*RECORDS TO USE*
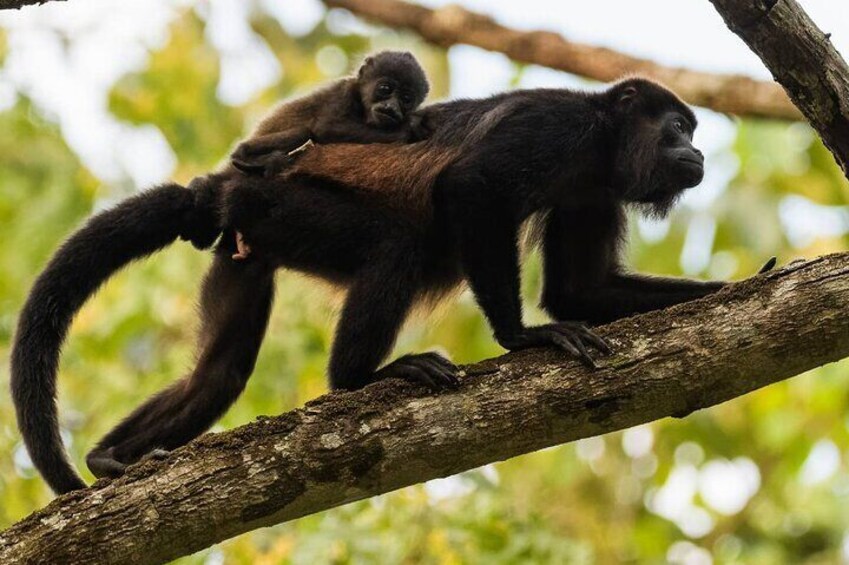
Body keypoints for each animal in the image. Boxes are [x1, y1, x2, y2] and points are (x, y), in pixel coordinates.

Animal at [9, 76, 760, 494]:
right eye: (678, 126)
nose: (698, 150)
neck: (602, 142)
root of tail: (221, 188)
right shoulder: (551, 127)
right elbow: (470, 186)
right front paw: (523, 335)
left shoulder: (594, 187)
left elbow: (580, 288)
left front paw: (738, 287)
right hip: (282, 206)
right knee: (395, 247)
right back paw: (360, 378)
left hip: (245, 246)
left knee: (218, 373)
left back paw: (109, 455)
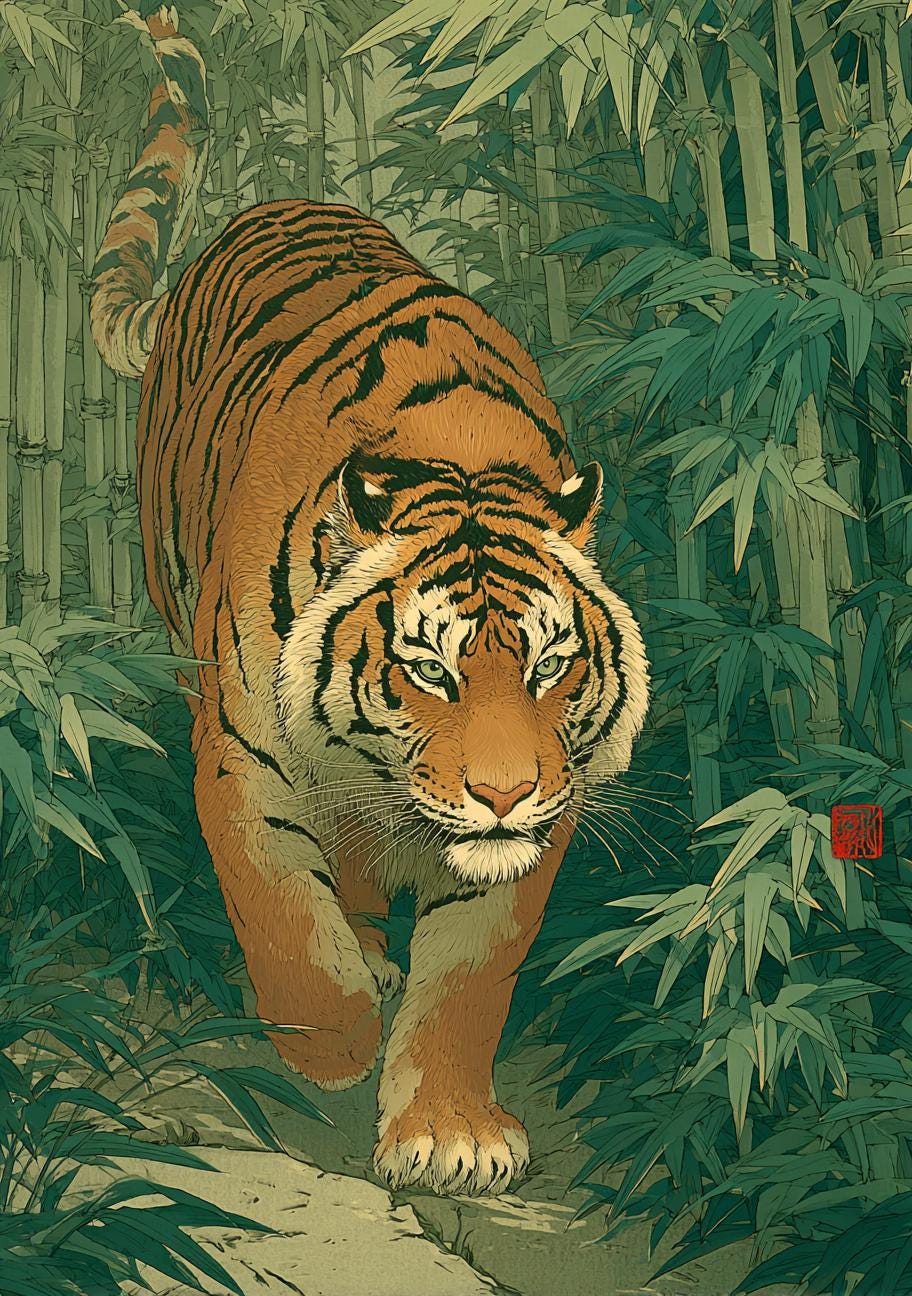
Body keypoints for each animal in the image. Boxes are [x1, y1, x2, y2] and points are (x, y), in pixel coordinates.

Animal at [90, 7, 650, 1197]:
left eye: (550, 666)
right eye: (429, 668)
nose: (503, 795)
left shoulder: (546, 810)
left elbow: (473, 972)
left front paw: (450, 1132)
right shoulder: (244, 754)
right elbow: (282, 913)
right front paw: (331, 1045)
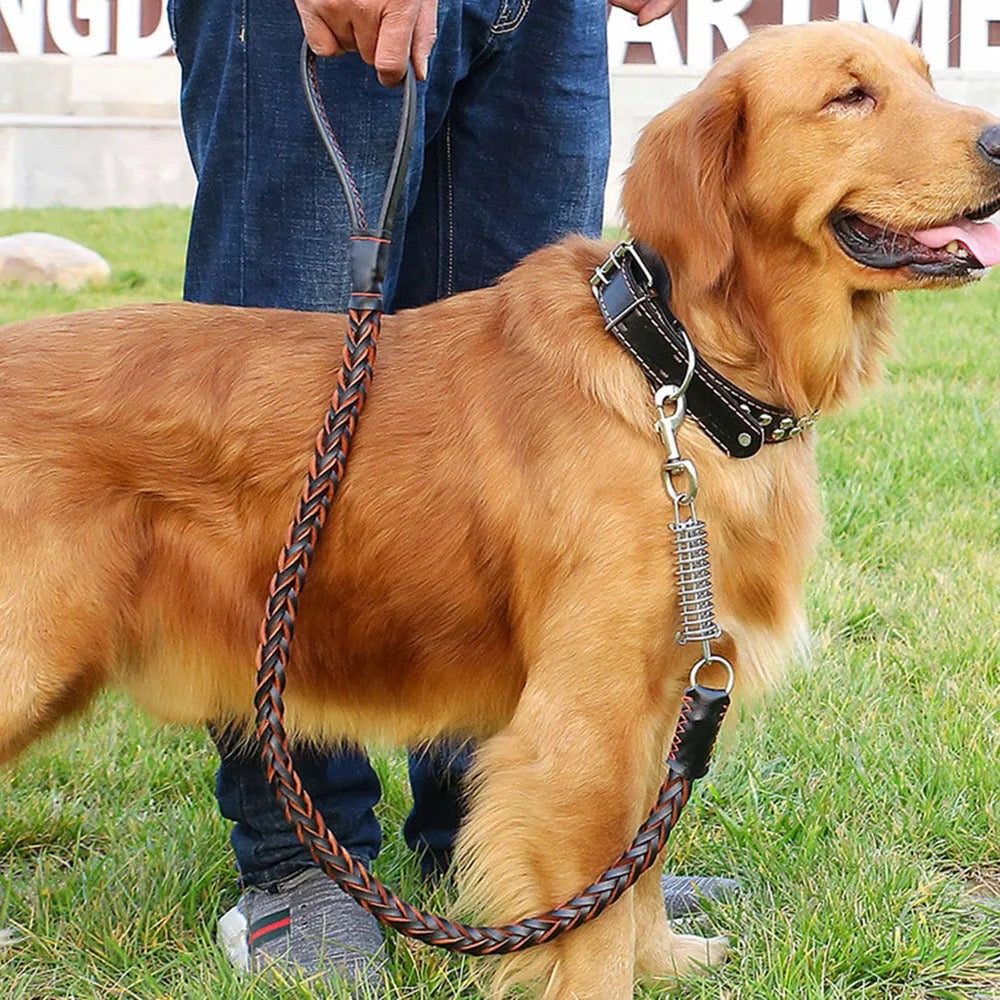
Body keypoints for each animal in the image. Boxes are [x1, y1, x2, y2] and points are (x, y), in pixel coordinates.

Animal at [1, 17, 1000, 1000]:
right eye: (850, 95)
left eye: (926, 78)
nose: (999, 140)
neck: (676, 369)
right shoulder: (582, 728)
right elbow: (595, 922)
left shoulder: (662, 699)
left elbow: (641, 869)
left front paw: (664, 958)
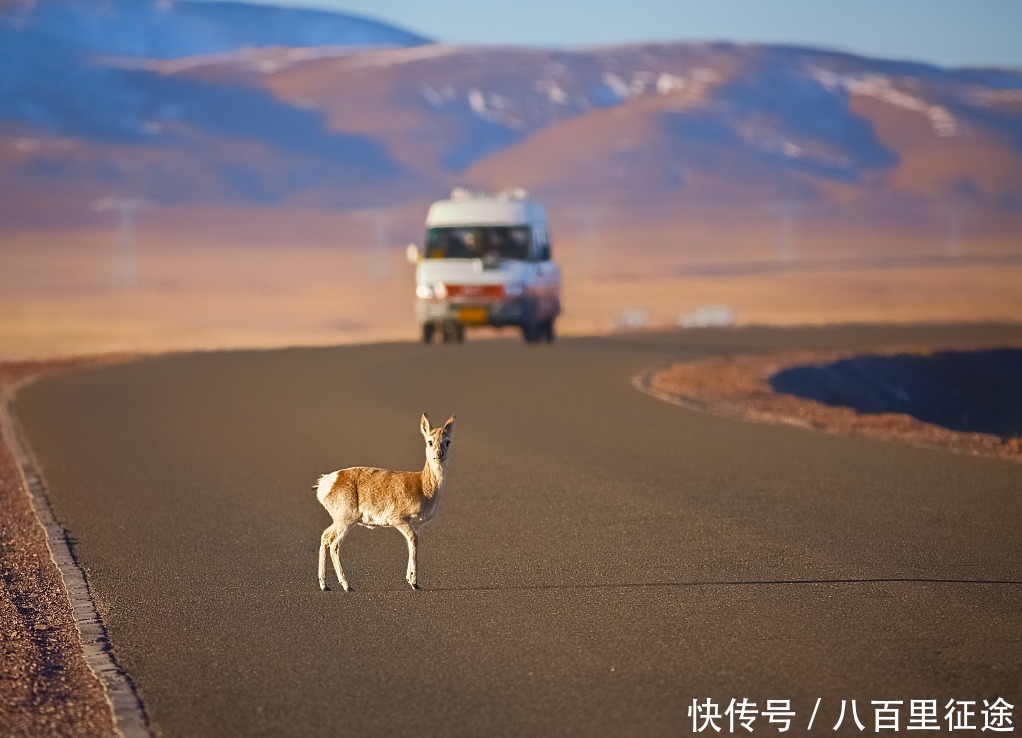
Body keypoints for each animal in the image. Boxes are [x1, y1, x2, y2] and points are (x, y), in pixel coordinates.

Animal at [312, 410, 453, 588]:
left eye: (448, 442)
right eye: (430, 441)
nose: (439, 454)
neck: (422, 483)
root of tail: (327, 481)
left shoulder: (416, 525)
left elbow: (412, 542)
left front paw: (410, 579)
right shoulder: (398, 520)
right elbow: (413, 540)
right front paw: (414, 583)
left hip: (339, 521)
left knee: (325, 537)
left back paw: (325, 585)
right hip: (346, 521)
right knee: (334, 544)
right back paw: (346, 585)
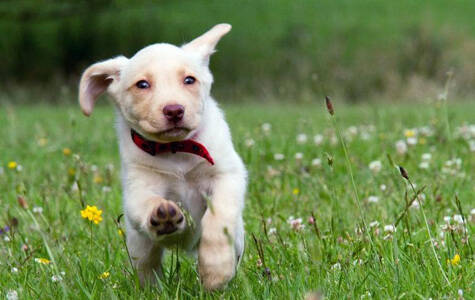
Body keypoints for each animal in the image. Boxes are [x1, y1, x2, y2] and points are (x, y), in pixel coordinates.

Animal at [77, 24, 249, 290]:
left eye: (189, 80)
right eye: (142, 84)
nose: (174, 110)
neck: (176, 149)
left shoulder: (227, 175)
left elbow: (217, 218)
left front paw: (215, 272)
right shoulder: (137, 188)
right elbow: (147, 202)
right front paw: (163, 214)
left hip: (239, 237)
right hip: (139, 245)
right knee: (148, 267)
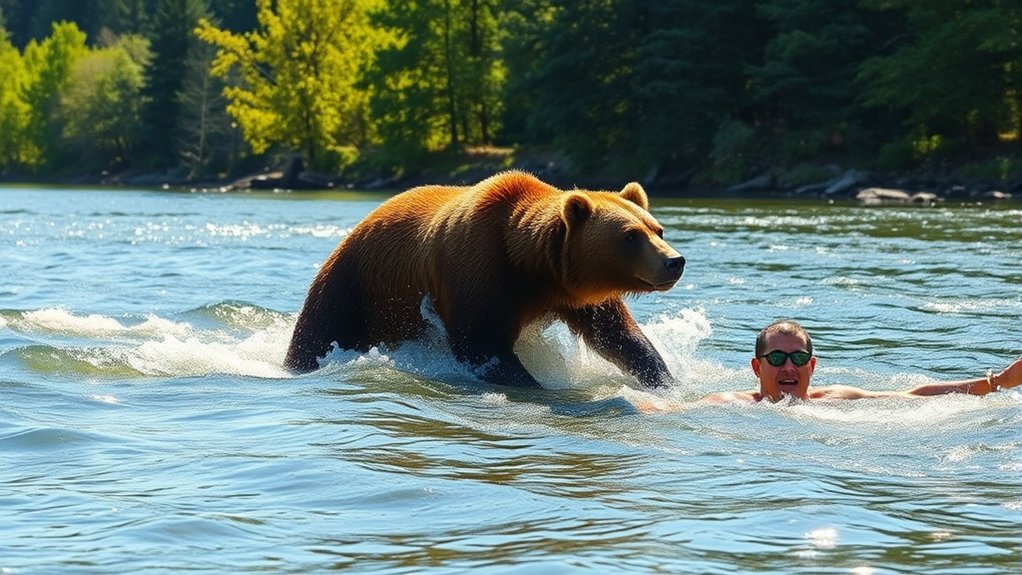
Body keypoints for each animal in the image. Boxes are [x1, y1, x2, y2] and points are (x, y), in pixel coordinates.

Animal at [284, 171, 685, 389]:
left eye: (657, 228)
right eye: (630, 236)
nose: (674, 261)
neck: (531, 267)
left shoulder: (576, 293)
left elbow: (620, 336)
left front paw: (667, 379)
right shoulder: (478, 270)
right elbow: (482, 344)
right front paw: (536, 384)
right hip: (355, 285)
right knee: (320, 332)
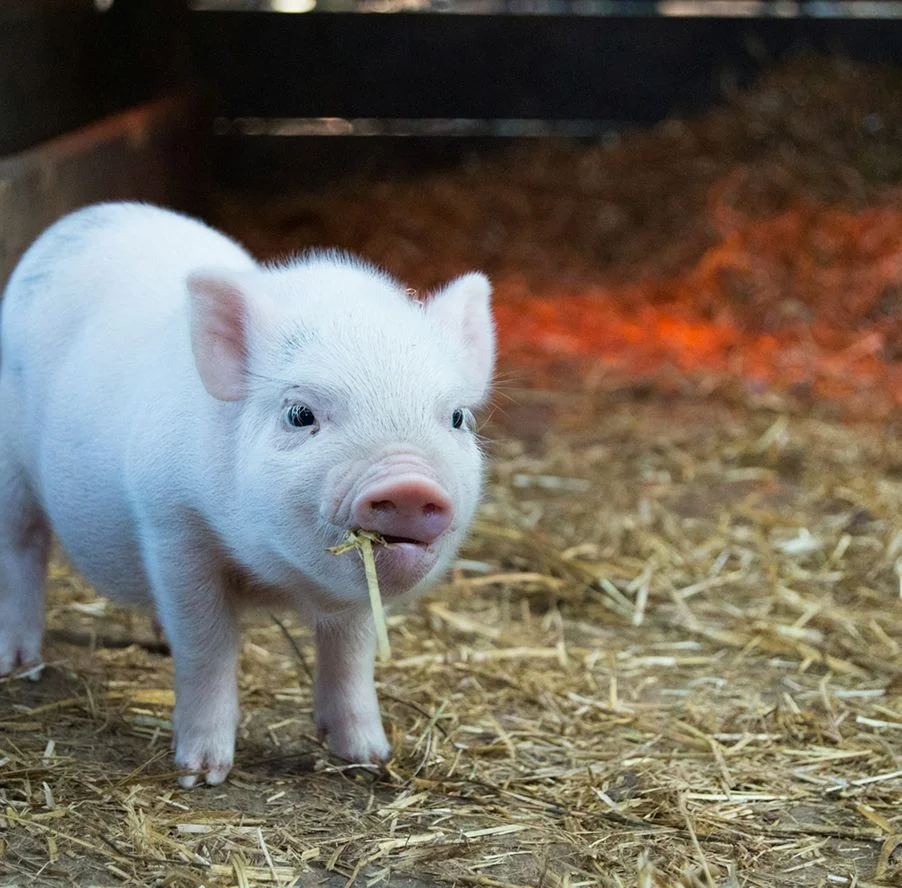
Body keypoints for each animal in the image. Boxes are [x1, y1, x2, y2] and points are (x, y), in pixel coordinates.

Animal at [0, 202, 494, 787]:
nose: (410, 483)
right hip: (10, 470)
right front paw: (201, 774)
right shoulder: (172, 524)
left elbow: (351, 653)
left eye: (457, 418)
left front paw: (369, 758)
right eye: (299, 414)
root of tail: (82, 217)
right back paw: (19, 666)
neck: (278, 579)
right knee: (22, 550)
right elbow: (208, 645)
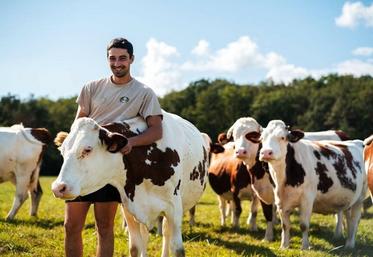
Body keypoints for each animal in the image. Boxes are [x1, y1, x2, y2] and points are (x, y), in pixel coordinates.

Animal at [50, 111, 209, 256]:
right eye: (62, 151)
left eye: (87, 149)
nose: (58, 188)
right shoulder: (129, 209)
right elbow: (135, 247)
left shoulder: (173, 208)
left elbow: (177, 249)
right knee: (145, 235)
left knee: (165, 232)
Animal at [258, 119, 364, 248]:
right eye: (261, 138)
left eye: (282, 137)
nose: (266, 152)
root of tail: (357, 141)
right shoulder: (280, 200)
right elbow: (285, 225)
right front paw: (284, 246)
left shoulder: (307, 199)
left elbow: (304, 225)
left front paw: (305, 247)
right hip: (348, 199)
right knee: (349, 218)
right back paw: (348, 242)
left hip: (360, 198)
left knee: (355, 220)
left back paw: (350, 244)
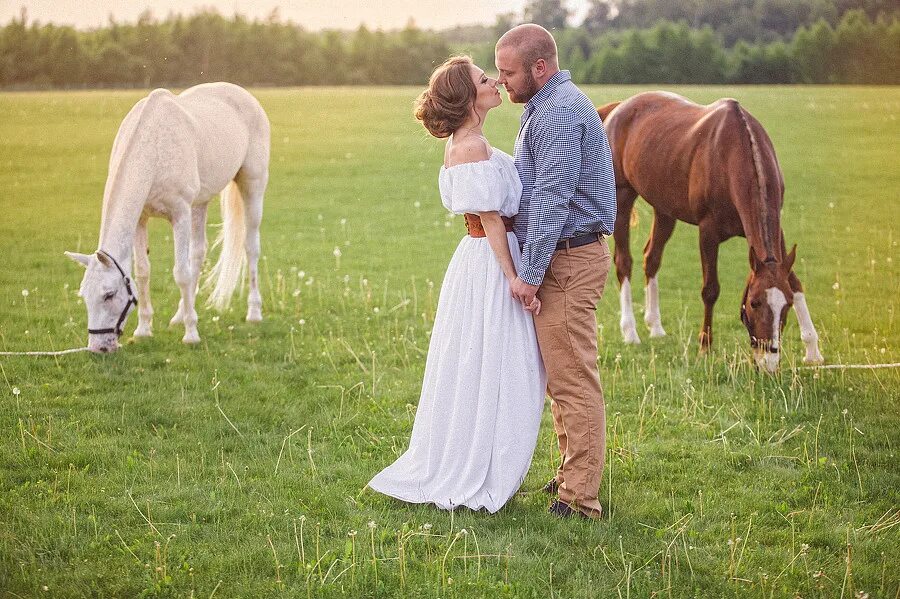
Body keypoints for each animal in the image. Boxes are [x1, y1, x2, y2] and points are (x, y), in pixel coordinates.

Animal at [65, 82, 270, 353]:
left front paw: (191, 334)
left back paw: (254, 312)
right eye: (84, 295)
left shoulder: (180, 214)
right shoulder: (141, 220)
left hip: (252, 184)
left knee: (250, 247)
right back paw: (180, 315)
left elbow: (181, 273)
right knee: (198, 252)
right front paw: (144, 329)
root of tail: (243, 94)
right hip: (200, 203)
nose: (98, 347)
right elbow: (143, 271)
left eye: (109, 294)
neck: (154, 148)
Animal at [597, 91, 823, 372]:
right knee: (623, 262)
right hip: (622, 196)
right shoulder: (708, 231)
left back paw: (655, 326)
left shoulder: (776, 233)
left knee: (652, 258)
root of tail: (619, 108)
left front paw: (812, 349)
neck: (733, 155)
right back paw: (630, 331)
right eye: (754, 302)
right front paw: (704, 348)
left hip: (665, 208)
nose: (769, 361)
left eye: (787, 305)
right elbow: (710, 289)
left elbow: (795, 282)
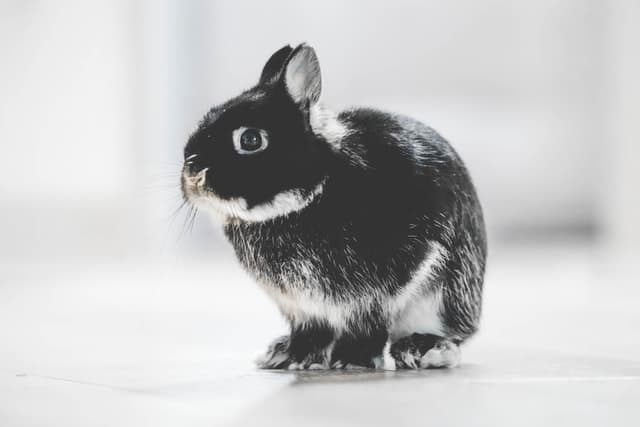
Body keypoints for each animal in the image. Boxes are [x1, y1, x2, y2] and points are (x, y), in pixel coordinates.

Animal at [181, 43, 487, 370]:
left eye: (250, 139)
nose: (193, 173)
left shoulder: (379, 290)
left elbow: (367, 324)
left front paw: (352, 361)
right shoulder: (302, 308)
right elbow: (311, 332)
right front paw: (297, 358)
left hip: (445, 297)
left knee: (450, 337)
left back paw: (422, 350)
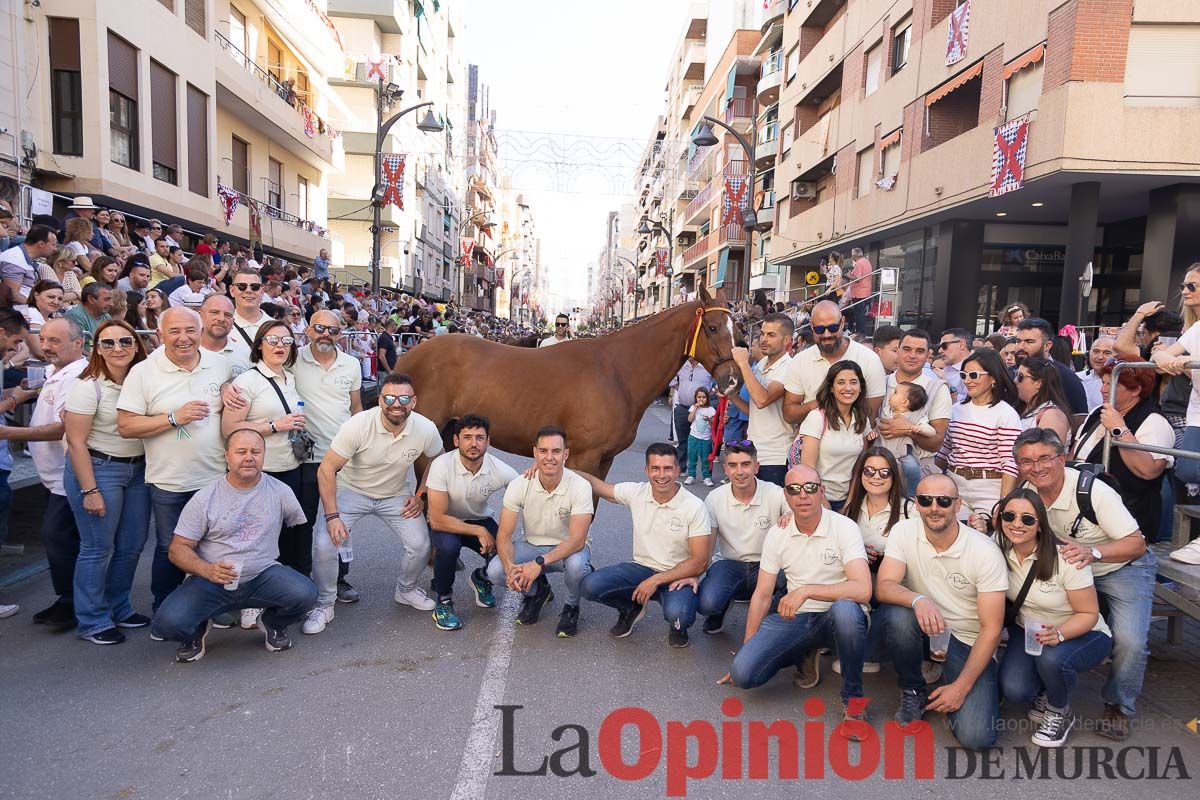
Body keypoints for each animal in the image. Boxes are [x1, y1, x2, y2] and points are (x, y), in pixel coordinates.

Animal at [393, 286, 739, 479]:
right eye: (711, 327)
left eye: (735, 327)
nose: (732, 379)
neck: (617, 371)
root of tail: (409, 356)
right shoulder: (585, 458)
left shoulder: (604, 461)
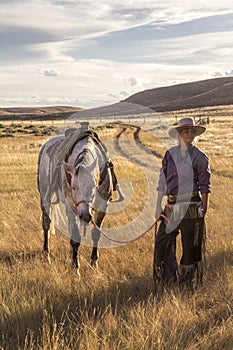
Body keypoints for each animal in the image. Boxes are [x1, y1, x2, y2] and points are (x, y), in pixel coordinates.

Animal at [37, 127, 124, 274]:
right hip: (45, 197)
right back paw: (46, 254)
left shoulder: (103, 205)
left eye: (94, 186)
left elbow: (95, 234)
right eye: (73, 186)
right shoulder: (72, 206)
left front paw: (93, 263)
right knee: (46, 223)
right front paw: (75, 268)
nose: (85, 215)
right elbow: (76, 237)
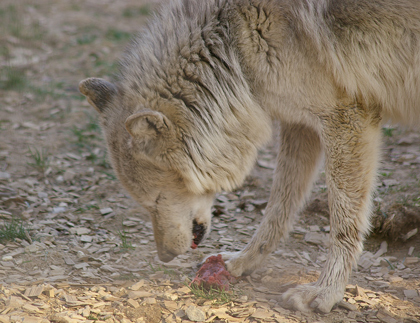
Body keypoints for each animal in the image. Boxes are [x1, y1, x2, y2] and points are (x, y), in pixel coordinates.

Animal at [79, 0, 420, 314]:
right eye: (144, 204)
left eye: (155, 200)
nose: (164, 257)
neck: (235, 47)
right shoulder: (301, 125)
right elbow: (277, 211)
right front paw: (243, 262)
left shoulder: (346, 119)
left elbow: (342, 223)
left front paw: (326, 292)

*ACTIVITY*
Skipping the pictures, print the lines in the listing above exactly as written, starting at the line with "right hip: (200, 203)" and ending at the line with "nose: (732, 379)", both included.

*ANSWER FOR THE TASK*
right hip: (200, 203)
nose: (98, 347)
right elbow: (143, 271)
left eye: (109, 294)
neck: (154, 148)
Animal at [597, 91, 823, 372]:
right knee: (623, 262)
right hip: (622, 196)
right shoulder: (708, 231)
left back paw: (655, 326)
left shoulder: (776, 233)
left knee: (652, 258)
root of tail: (619, 108)
left front paw: (812, 349)
neck: (733, 155)
right back paw: (630, 331)
right eye: (754, 302)
right front paw: (704, 348)
left hip: (665, 208)
nose: (769, 361)
left eye: (787, 305)
right elbow: (710, 289)
left elbow: (795, 282)
Body keypoints for each animal in the image. Boxes are [x1, y1, x2, y2] and points are (x, y), in pixel coordinates.

Animal at [181, 43, 487, 370]:
left eye: (250, 139)
nose: (193, 173)
left shoulder: (379, 290)
left elbow: (367, 324)
left front paw: (352, 361)
right shoulder: (302, 308)
right elbow: (311, 332)
right front paw: (297, 358)
left hip: (445, 297)
left knee: (450, 337)
left back paw: (422, 350)
Body keypoints for each animal in the image. Boxes are [x1, y1, x2, y2] and points are (x, y), in pixel coordinates.

Animal at [393, 286, 739, 479]:
right eye: (711, 327)
left eye: (735, 327)
nose: (732, 379)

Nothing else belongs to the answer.